The only corrective action at this time is to restart the miner.

The root of the problem is there is no way to associate the reponse from the pool to a specific submitted share. This makes it impossible to detect an unacknowledged share. Once that occurs the share timings are garbage as well as anything related to those timings.

Resetting the stats can fix the problem after it has occurred. This is ok if there are no pending shares but if the stats are reset while a share submission is pending acceptance it could cause the problem it's trying to correct.

There's no obvious solution at this time.

JayDDee commented 4 years ago

I found a bug that could cause stats to get out of synch but the root problem still exists. There is no reliable way to detect a submitted share with no reply and this will still cause stats corruption.

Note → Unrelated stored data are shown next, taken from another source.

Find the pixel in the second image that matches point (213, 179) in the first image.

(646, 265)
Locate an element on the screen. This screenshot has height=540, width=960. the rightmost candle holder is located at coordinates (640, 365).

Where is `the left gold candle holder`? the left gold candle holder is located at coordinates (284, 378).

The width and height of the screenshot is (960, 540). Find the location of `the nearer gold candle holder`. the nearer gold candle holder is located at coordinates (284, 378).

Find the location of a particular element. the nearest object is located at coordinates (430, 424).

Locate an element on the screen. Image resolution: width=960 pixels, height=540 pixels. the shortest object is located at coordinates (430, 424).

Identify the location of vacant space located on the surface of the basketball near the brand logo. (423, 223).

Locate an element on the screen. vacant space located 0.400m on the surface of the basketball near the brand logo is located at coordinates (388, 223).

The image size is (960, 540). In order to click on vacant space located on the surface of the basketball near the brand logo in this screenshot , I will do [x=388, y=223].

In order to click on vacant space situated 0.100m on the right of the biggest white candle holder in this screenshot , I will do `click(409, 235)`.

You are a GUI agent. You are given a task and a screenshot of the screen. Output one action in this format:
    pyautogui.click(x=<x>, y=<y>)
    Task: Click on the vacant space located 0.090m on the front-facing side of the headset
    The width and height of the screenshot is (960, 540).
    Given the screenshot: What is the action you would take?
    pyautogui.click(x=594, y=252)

I will add some checks for mismatches between submits and replies and reprt discrepencies in the 5 minute summary. No automatic corrective action can be taken because the test could have been done in the window between submitting the share and receiving the reply. Taking action in this case would cause the problem when it didn't really exist.

The only foolproff corrective action is to restart the miner manually.

This is just a stats issue it has no effect on performance so letting the miner run with messed up stats causes no other problems.

JayDDee commented 4 years ago

The root problem can be mitigated by comparing the number of shares submitted with replies received (acc + rej) and reporting mismatches. It is fairly certain that stats will be corrupt when a share is submitted with no reply.

Stratum errors can also cause share mismatches but much less likely. It depends on whether there was a pending share when the error occurred and whether it resulted in lost data. Stratum errors are currently reported in real time.

No replies and stratum errors will be added to the periodic summary report.

JayDDee commented 4 years ago

v3.9.9.1. Stratum errors, no replies, and solved blocks are not added to summary report. Due to their very low incidence in a stable environment, and adequate reporting of incidents I feel it unnessary duplication.